14 de Agosto

Escucha La Palabra de Dios para cada día

 

 

Primera Lectura

Lectura del libro de Josué 24, 14-29

En aquellos días, Josué continuó hablando al pueblo: “Pues bien, teman al Señor, sírvanle con toda sinceridad; quiten de en medio los dioses a los que sirvieron sus padres al otro lado del río y en Egipto; y sirvan al Señor.  Si no les parece bien servir al Señor, escojan hoy a quién quieren servir: a los dioses que sirvieron sus padres al este del Éufrates o a los dioses de los amorreos en cuyo país habitan; yo y mi casa serviremos al Señor”. El pueblo respondió: “¡Lejos de nosotros abandonar al Señor para servir a dioses extranjeros! El Señor es nuestro Dios; Él nos sacó a nosotros y a nuestros padres de la esclavitud de Egipto; Él hizo a nuestra vista grandes signos, nos protegió en el camino que recorrimos y entre todos los pueblos por donde cruzamos. El Señor expulsó ante nosotros a los pueblos amorreos que habitaban el país. También nosotros serviremos al Señor: ¡es nuestro Dios!”. Josué dijo al pueblo: “No podrán servir al Señor, porque es un Dios santo, un Dios celoso. No perdonará sus delitos ni sus pecados. Si abandonan al Señor y sirven a dioses extranjeros, se volverá contra ustedes y, después de haberlos tratado bien, los maltratará y los aniquilará”. El pueblo respondió: “¡No! Serviremos al Señor”. Josué insistió: “Son testigos contra ustedes mismos de que han elegido servir al Señor”. Respondieron: “¡Somos testigos!”. Josué contestó: “Pues bien, quiten de en medio los dioses extranjeros que conservan, y pónganse de parte del Señor, Dios de Israel”. El pueblo respondió: “Serviremos al Señor, nuestro Dios, y le obedeceremos”. Aquel día, Josué selló el pacto con el pueblo y les dio leyes y mandatos en Siquén. Escribió las cláusulas en el libro de la ley de Dios, cogió una gran piedra y la erigió allí, bajo la encina del santuario del Señor, y dijo a todo el pueblo: “Miren esta piedra, que será testigo contra ustedes, porque ha oído lo que el Señor nos ha dicho. Será testigo contra ustedes, para que no puedan renegar de su Dios”. Luego despidió al pueblo, cada cual a su heredad. Algún tiempo después murió Josué, hijo de Nun, siervo del Señor, a la edad de ciento diez años.

 

L: Palabra de Dios

T: Te alabamos, Señor

 

Salmo responsorial 15, 1-2a. 5. 7-8. 11

 

 R.  Tú, Señor, eres el lote de mi heredad. 

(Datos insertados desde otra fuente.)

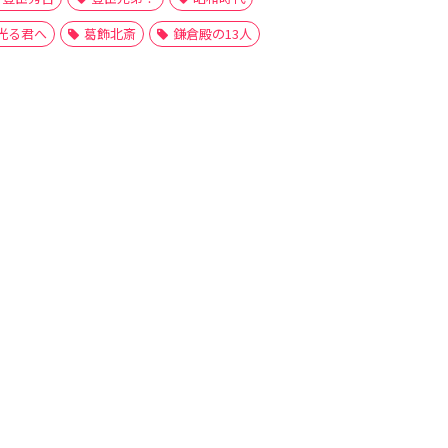
光る君へ
葛飾北斎
鎌倉殿の13人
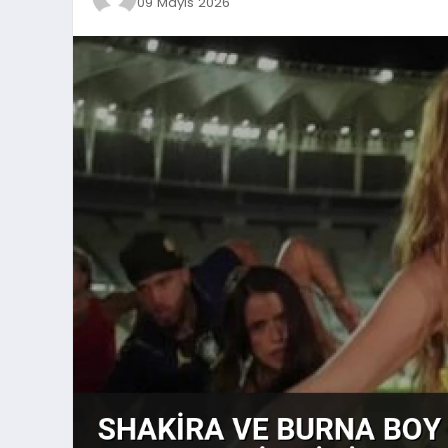
09 Mayıs 2026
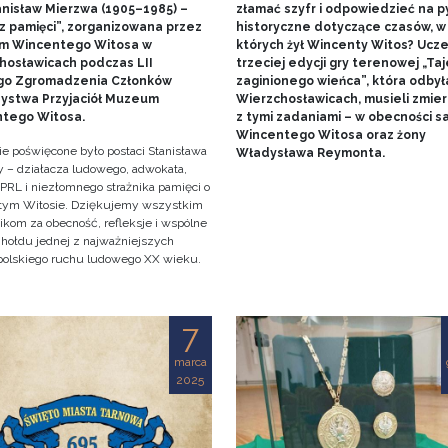
tanisław Mierzwa (1905–1985) –
złamać szyfr i odpowiedzieć na p
z pamięci”, zorganizowana przez
historyczne dotyczące czasów, w
m Wincentego Witosa w
których żył Wincenty Witos? Ucze
hosławicach podczas LII
trzeciej edycji gry terenowej „Ta
o Zgromadzenia Członków
zaginionego wieńca”, która odbyła
ystwa Przyjaciół Muzeum
Wierzchosławicach, musieli zmier
tego Witosa.
z tymi zadaniami – w obecności 
Wincentego Witosa oraz żony
ie poświęcone było postaci Stanisława
Władysława Reymonta.
 – działacza ludowego, adwokata,
 PRL i niezłomnego strażnika pamięci o
ym Witosie. Dziękujemy wszystkim
ikom za obecność, refleksje i wspólne
 hołdu jednej z najważniejszych
 polskiego ruchu ludowego XX wieku.
7
marca
2025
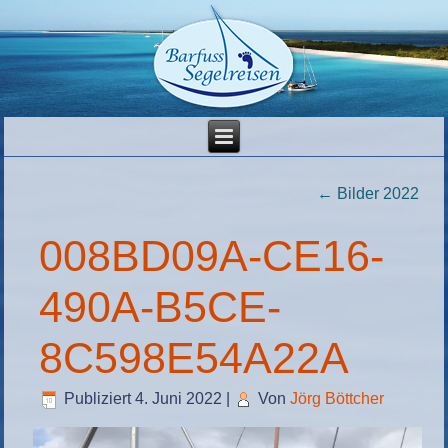
←
Bilder 2022
008BD09A-CE16-
490A-B5CE-
8C598E54A22A
Publiziert
4. Juni 2022
|
Von
Jörg Böttcher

Protégeme, Dios mío, que me refugio en ti; yo digo al Señor: “Tú eres mi bien”. El Señor es el lote de mi heredad y mi copa; mi suerte está en tu mano /R. 

Bendeciré al Señor, que me aconseja, hasta de noche me instruye internamente. Tengo siempre presente al Señor, con Él a mi derecha no vacilaré /R.  

Me enseñarás el sendero de la vida, me saciarás de gozo en tu presencia, de alegría perpetua a tu derecha /R.

 

Evangelio San Mateo 19, 13-15

 

“No impidan a los niños acercarse a mí; de los que son como ellos es el reino de los cielos”

 

En aquel tiempo, le acercaron unos niños a Jesús para que les impusiera las manos y rezara por ellos, pero los discípulos los regañaban. Jesús dijo: “Déjenlos, no impidan a los niños acercarse a mí; de los que son como ellos es el reino de los cielos”. Les impuso las manos y se marchó de allí.